Мое недоумение росло. Мы некоторое время шагали сквозь поле в тягостном молчании; я чувствовала в нем обиду и какую-то обреченность, но все еще не могла понять, в чем дело.
— Я не изменился, — спустя долгое время повторил он. — Я был таким всегда, Ассоль. Только ты этого не видела, — он остановился, посмотрев на меня в упор.
Под этим взглядом я безудержно покраснела.
— Не видела? — глупо и беспомощно переспросила я, потому что нужно было что-то сказать, как-то сбежать из-под его тяжелого, мрачного взгляда.
— Не видела, — с горьким смешком подтвердил он и отвел глаза. Сел прямо на землю, посмотрел куда-то в небо, с беззлобным упреком пояснил: — Я ведь не был Греем.
Я вся зацепенела; слышать этот почти-упрек было больно.
— Я ведь не Грей! — горько рассмеялся он и откинулся спиной в траву. — Куда мне, грубому трактирщику из Каперны!
— Хин! — вырвался у меня протест против столь несвойственного ему самоуничижение.
Он снова сел и посмотрел на меня:
— Да сядь, что ли, рядом, не покусаю же.
Я села.
Он снова откинулся спиной на землю и куда-то в небо объяснил:
— Ты ведь вообще во мне живого человека не видела, Ассоль.
Дальнейшее молчание предлагало возразить; но возразить мне было нечего. Меннерс был безжалостен в своей правдивости: я действительно не видела в нем — человека.
— Мы же тут все скотины прагматические, — по-прежнему беззлобно продолжил он вещать в небо, — куда нам, приземленным, до твоей высокодуховности. Это же только ты можешь книжки читать, музыку любить, цветы сажать.
Он говорил с легкой, необидной, почти ласковой насмешкой — но мне было ужасно больно и стыдно, потому что он говорил сущую правду.

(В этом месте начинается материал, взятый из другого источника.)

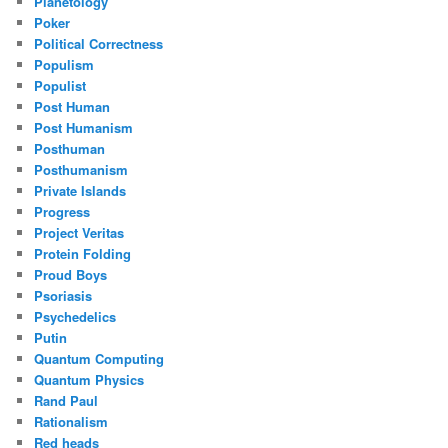
Planetology
Poker
Political Correctness
Populism
Populist
Post Human
Post Humanism
Posthuman
Posthumanism
Private Islands
Progress
Project Veritas
Protein Folding
Proud Boys
Psoriasis
Psychedelics
Putin
Quantum Computing
Quantum Physics
Rand Paul
Rationalism
Red heads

Я вознеслась на свой маяк над всеми ними; я действительно не считала их за равных себе. Я бредила своей мечтой, я была ужасно высокого мнения о самой себе и о своих высоких духовных качествах. Я не хотела смотреть вниз, на подножье своего маяка. Не хотела признавать за ними — что они тоже люди, которые тоже чувствуют и мыслят.
Это была гордыня во всей ее отвратительной неприглядности.
Я чувствовала, что слезы так и текут по моим щекам; но я была благодарна Меннерсу, что он открыл мне глаза.
— А я так долго пытался доказать тебе, что я — тоже человек! — горячо говорил он. — Я так хотел, чтобы ты хоть однажды — хоть однажды, Ассоль! — взглянула на меня как на живого человека! По-настоящему! — в его голосе слышалось застарелое отчаяние. — Но ты всегда глядела мимо меня, как будто я не существовал. Ты всегда отказывала мне в признании, что и мои чувства могут быть — любовью. Даже не рассматривала всерьез, ни разу.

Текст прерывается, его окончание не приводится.